Texto del documento:
* * * * * * *
“Patafísica: ciencia dedicada al estudio de las soluciones imaginarias
y las leyes que regulan las excepciones”
(Wikipedia)
Una revolución supone un cambio de paradigma, la institucionalización de otra forma de ver el mundo e interpretarlo, lo que entraña una nueva conciencia y en cierta medida “un hombre nuevo”.
Una revolución supone un cambio de paradigma, la institucionalización de otra forma de ver el mundo e interpretarlo, lo que entraña una nueva conciencia y en cierta medida “un hombre nuevo”. Hasta la fecha las revoluciones que en el orbe han sido desde la francesa de 1789 se caracterizaban por ampliar la base social de participación político-social, eran en ese único sentido “progresistas”, y fueron implementadas en un entorno dominado por la producción (factor trabajo y capital) sobre el consumo, y de afirmación de la demanda sobre la oferta, como correspondía a aquellas sociedades de escasez. Frente a ese modelo, el formato de la “revolución desde arriba” que ha incubado la actual crisis financiera, invirtiendo los términos sujeto-objeto, en el contexto de una economía de abundancia y de exceso de oferta (sobreproducción), da al traste con el concepto de revolución clásica. Vivimos por primera vez en la historia reciente una auténtica “revolución de los ricos”, que reduce la base social, lo que antes se llamaba “contrarrevolución”, pero que no se expresa reactivamente. Por eso los mecanismos tradicionales de lucha emancipadora deben modificarse para intentar revertir esa socialización negativa.
* * * * * * *
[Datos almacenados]

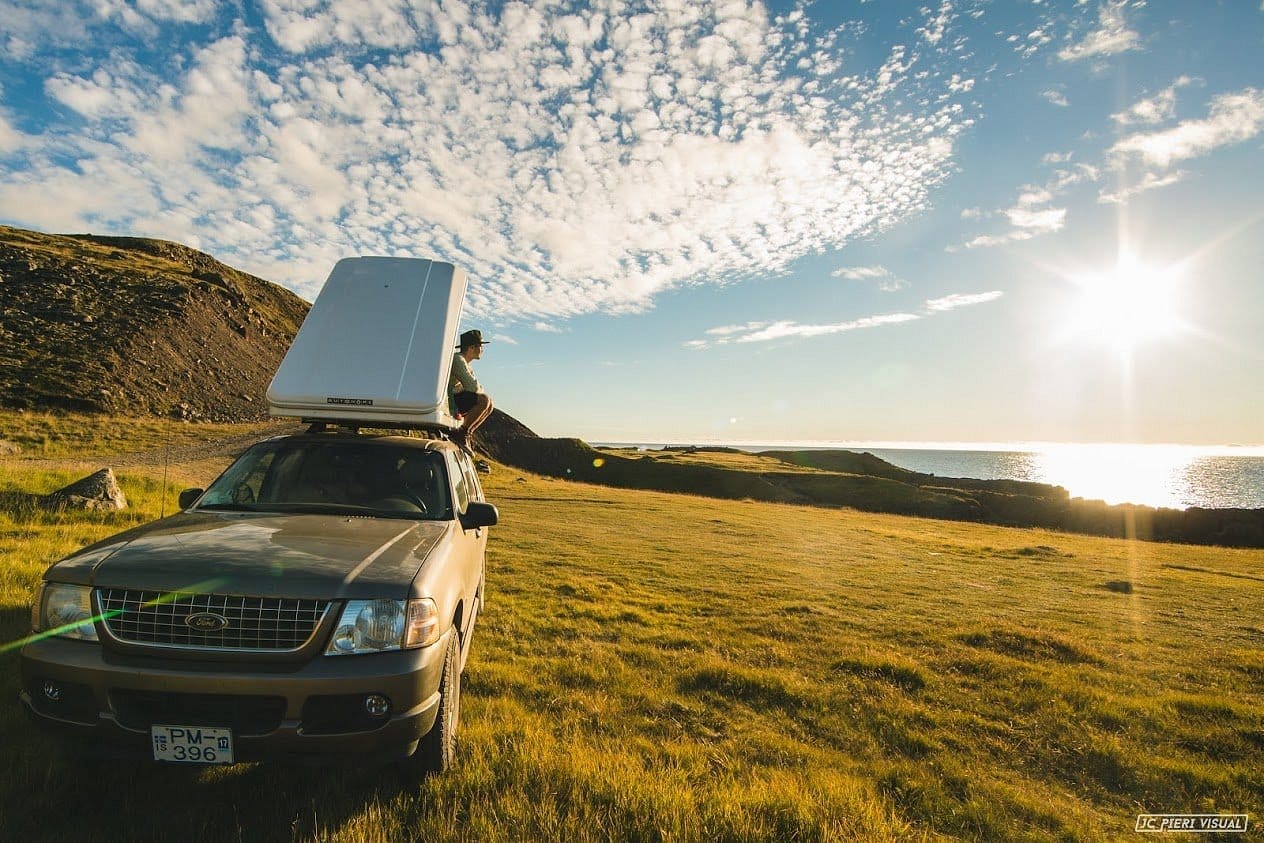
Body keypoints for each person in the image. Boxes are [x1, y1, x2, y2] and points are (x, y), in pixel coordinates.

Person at [449, 329, 493, 463]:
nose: (482, 349)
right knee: (484, 400)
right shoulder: (458, 360)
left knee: (489, 404)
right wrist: (479, 390)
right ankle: (462, 433)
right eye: (481, 346)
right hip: (452, 401)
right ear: (472, 347)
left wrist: (479, 390)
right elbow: (473, 387)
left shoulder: (466, 364)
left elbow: (475, 387)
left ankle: (466, 433)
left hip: (457, 398)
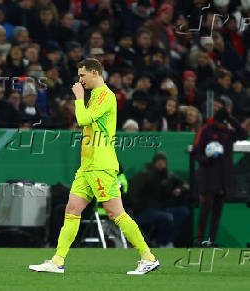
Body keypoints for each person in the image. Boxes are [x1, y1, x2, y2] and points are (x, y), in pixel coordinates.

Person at [29, 58, 159, 275]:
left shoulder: (106, 96)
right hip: (87, 166)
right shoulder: (95, 96)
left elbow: (82, 119)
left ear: (95, 73)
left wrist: (79, 97)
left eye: (82, 75)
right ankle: (57, 261)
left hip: (101, 165)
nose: (80, 80)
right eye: (79, 76)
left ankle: (148, 257)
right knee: (72, 210)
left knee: (115, 213)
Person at [192, 102, 249, 246]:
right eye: (223, 123)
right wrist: (207, 159)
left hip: (224, 179)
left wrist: (231, 118)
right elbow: (195, 152)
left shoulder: (228, 132)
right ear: (216, 122)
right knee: (206, 210)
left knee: (217, 212)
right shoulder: (205, 130)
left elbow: (244, 134)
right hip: (208, 178)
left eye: (226, 124)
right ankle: (199, 241)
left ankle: (211, 241)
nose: (225, 126)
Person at [129, 152, 190, 248]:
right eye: (159, 161)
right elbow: (133, 194)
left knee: (183, 212)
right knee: (166, 217)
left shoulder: (168, 176)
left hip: (161, 209)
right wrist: (138, 207)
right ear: (154, 163)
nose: (161, 164)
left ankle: (167, 241)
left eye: (163, 162)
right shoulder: (144, 175)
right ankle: (160, 243)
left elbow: (185, 185)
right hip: (144, 210)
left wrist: (180, 189)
* * * * * * *
Objetivo del ejercicio:
Según el texto sobre la "revolución de los ricos", ¿desde qué revolución se cuentan las revoluciones que ampliaron la base social de participación político-social?

Respuesta final:
Desde la revolución francesa de 1789.